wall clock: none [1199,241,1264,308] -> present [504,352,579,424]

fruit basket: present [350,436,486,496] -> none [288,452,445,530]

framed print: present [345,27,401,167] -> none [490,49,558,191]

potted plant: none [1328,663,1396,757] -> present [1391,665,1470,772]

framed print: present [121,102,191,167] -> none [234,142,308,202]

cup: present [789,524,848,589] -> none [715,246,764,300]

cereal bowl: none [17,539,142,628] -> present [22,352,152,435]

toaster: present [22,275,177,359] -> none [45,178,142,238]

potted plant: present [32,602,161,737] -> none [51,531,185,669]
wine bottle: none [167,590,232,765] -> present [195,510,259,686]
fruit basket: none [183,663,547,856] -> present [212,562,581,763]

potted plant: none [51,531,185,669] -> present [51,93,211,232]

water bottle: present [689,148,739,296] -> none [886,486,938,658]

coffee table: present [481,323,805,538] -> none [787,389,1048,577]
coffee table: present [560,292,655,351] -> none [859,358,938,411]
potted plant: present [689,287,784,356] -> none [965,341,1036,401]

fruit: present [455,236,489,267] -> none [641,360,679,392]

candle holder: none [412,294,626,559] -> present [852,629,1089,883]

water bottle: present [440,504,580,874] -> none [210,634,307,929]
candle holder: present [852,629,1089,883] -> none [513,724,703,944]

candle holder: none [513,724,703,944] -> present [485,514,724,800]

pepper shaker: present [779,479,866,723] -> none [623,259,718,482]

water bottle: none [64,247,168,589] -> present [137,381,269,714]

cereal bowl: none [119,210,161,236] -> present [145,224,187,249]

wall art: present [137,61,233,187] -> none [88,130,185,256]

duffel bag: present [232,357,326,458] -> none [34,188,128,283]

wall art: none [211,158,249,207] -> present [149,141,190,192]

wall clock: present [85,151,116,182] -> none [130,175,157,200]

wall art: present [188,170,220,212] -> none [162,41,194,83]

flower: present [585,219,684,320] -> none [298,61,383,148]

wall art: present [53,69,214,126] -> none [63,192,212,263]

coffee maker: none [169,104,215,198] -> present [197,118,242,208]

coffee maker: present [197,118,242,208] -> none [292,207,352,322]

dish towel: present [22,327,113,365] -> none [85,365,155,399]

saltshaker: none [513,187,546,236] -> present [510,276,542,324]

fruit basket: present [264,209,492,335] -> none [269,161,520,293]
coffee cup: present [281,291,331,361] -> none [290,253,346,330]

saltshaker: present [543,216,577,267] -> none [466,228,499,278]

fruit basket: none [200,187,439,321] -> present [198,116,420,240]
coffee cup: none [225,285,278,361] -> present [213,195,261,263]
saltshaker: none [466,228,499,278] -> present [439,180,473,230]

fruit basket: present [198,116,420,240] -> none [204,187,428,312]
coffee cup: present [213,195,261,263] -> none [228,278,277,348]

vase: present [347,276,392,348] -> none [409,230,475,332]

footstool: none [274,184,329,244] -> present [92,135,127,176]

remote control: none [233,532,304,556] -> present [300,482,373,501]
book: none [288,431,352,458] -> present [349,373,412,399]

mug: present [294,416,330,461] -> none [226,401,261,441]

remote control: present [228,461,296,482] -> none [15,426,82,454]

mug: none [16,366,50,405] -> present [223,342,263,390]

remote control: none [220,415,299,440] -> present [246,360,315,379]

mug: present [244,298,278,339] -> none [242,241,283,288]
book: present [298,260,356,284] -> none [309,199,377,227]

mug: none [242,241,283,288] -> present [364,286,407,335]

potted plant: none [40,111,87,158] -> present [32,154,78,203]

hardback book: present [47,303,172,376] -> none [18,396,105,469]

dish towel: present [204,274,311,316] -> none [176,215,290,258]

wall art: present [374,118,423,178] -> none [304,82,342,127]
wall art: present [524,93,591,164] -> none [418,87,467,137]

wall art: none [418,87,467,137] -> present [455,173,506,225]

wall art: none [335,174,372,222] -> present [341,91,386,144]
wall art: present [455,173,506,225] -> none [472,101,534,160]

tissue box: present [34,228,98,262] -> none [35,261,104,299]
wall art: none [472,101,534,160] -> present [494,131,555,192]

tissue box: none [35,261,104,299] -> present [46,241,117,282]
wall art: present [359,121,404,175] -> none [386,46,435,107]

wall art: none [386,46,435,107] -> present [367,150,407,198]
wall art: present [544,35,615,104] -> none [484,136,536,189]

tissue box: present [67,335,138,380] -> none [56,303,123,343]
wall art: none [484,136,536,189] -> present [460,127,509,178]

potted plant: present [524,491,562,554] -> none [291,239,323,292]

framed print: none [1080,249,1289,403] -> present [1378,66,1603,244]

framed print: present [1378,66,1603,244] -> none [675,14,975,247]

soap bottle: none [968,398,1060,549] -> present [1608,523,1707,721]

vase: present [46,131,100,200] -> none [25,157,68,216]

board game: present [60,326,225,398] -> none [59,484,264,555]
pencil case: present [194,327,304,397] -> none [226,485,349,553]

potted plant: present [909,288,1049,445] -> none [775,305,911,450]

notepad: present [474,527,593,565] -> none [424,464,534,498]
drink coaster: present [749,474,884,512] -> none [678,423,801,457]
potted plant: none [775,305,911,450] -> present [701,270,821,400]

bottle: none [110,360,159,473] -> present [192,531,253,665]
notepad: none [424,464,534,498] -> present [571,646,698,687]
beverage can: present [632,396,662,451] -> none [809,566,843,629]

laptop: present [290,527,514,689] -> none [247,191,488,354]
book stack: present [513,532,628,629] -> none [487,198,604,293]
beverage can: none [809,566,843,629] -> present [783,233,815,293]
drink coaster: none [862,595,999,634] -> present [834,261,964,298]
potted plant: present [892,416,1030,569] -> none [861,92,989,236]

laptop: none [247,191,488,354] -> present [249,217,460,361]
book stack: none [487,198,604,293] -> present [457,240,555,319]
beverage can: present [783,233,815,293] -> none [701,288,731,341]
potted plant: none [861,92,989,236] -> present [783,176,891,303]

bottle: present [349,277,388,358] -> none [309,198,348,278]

____________________

- **Job**: Return word for word the lines above from the line with "cereal bowl: none [119,210,161,236]" to the line with "coffee cup: present [281,291,331,361]", including both and leaving out all others.

- **Written response**:
cereal bowl: none [119,210,161,236] -> present [145,224,187,249]

wall art: present [137,61,233,187] -> none [88,130,185,256]

duffel bag: present [232,357,326,458] -> none [34,188,128,283]

wall art: none [211,158,249,207] -> present [149,141,190,192]

wall clock: present [85,151,116,182] -> none [130,175,157,200]

wall art: present [188,170,220,212] -> none [162,41,194,83]

flower: present [585,219,684,320] -> none [298,61,383,148]

wall art: present [53,69,214,126] -> none [63,192,212,263]

coffee maker: none [169,104,215,198] -> present [197,118,242,208]

coffee maker: present [197,118,242,208] -> none [292,207,352,322]

dish towel: present [22,327,113,365] -> none [85,365,155,399]

saltshaker: none [513,187,546,236] -> present [510,276,542,324]

fruit basket: present [264,209,492,335] -> none [269,161,520,293]
coffee cup: present [281,291,331,361] -> none [290,253,346,330]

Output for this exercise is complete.